Is it possible to distill the main message from any book? Does it matter?
One of the most beautiful aspects of books are the many ways they can be read, interpreted. I remember the debates we had at my university when we were discussing various models, approaches to “read” a book: hermeneutically, feministically, queer theory, deconstruction etc. And all of a sudden, the same text could appear in many different lights, providing the reader with interesting insights into the world of the author, the characters etc.
From my university days to the present day
That was a long time ago. I left the academic world and my doctorate on Henrik Ibsen to pursue a career in what people call “Corporate America”, working for large global corporations in the field of training and development. Today, as an author, I sometimes think back on those early academic years and wonder how people look at my texts, what they take from my writing. Mind you, I’m not worthy of any academic articles. My writing just isn’t good enough for any awards or accolades. But it’s good enough to be published. I share this fate with most writers, past and present.
Needless to say, I have a story to tell in each and every one of my books. There is always one or two central questions at the core of each novel, even my short stories are driven by them. Those questions drive me to write in different genres, tackle subjects differently. Just this morning I had to put down my pen, just a few thousand words shy of concluding my latest one, as I need to learn more about fracking and the environmental risks thereof. My entire plot hinges on getting that aspect right. Sadly, the researcher whose input I need is on vacation and won’t be back until Friday. I can wait.

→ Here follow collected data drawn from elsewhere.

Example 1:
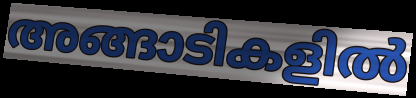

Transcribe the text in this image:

അങ്ങാടികളിൽ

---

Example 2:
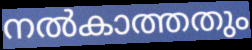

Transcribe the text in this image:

നൽകാത്തതും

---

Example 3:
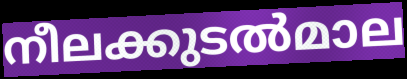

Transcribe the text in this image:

നീലക്കുടൽമാല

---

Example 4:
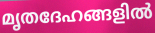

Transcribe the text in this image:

മൃതദേഹങ്ങളിൽ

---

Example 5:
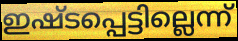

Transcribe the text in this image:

ഇഷ്ടപ്പെട്ടില്ലെന്ന്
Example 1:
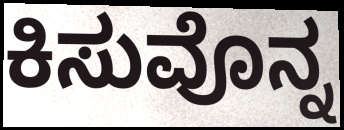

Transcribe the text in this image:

ಕಿಸುವೊನ್ನ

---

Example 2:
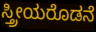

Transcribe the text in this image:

ಸ್ತ್ರೀಯರೊಡನೆ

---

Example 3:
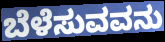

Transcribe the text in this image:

ಬೆಳೆಸುವವನು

From contemporary to fantasy
The theme for my new one is the environment and how humanity callously (my axiom) treats the earth, our natural resources and the plants and animals we share this earth with. To tell the story, to be able to get to the point I’m trying to make, without being preachy (remember “show don’t tell”) I chose to go down the road of a fantasy novel. It’s not something I’ve done before, but I believe the question lends itself to this particular genre. The new novel could also mean another departure in that I can see this becoming a series of books, or at least two, as I won’t be able to tell our protagonist’s entire story in one book.

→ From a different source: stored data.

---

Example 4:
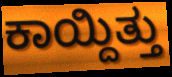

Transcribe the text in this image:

ಕಾಯ್ದಿತ್ತು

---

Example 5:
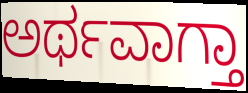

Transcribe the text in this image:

ಅರ್ಥವಾಗ್ತಾ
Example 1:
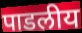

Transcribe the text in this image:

पाडलीय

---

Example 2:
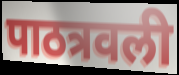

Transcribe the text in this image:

पाठत्रवली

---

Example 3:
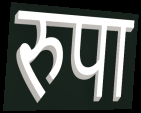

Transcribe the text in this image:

रुपा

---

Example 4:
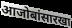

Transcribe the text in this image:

आजोबांसारखा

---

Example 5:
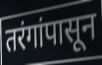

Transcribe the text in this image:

तरंगांपासून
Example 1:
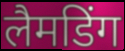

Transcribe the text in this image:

लैमडिंग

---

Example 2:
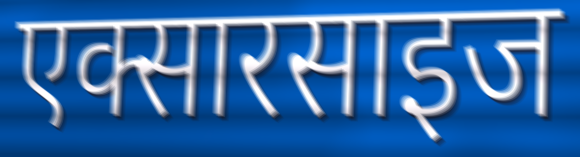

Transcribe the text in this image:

एक्सारसाइज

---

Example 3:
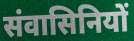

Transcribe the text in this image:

संवासिनियों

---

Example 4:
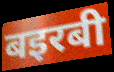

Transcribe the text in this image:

बइरबी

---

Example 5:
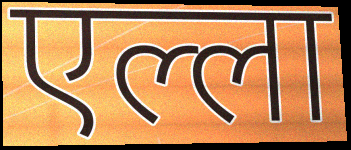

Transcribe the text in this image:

एल्ला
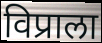
विप्राला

I’ll readily admit that my books are pedagogic in nature. I am a teacher. Always have been. But what about other authors? What drives them to write books? Is it to entertain, to provide a simple escape from our real world’s grim realities, the looming threats of war? Or is it to teach, like I do? Or something else?
Does it matter?
I don’t know. Maybe it is, remembering my early uni days, less about the message the author tries to send, and more the message we get from the text? Knowing full well that our every reader will read the story differently, maybe that’s the only certainty we’ll ever get? What’s your take? Reader or writer, what do you gain from reading/writing? Feel free to pitch in. We all love our books, but why do we read them?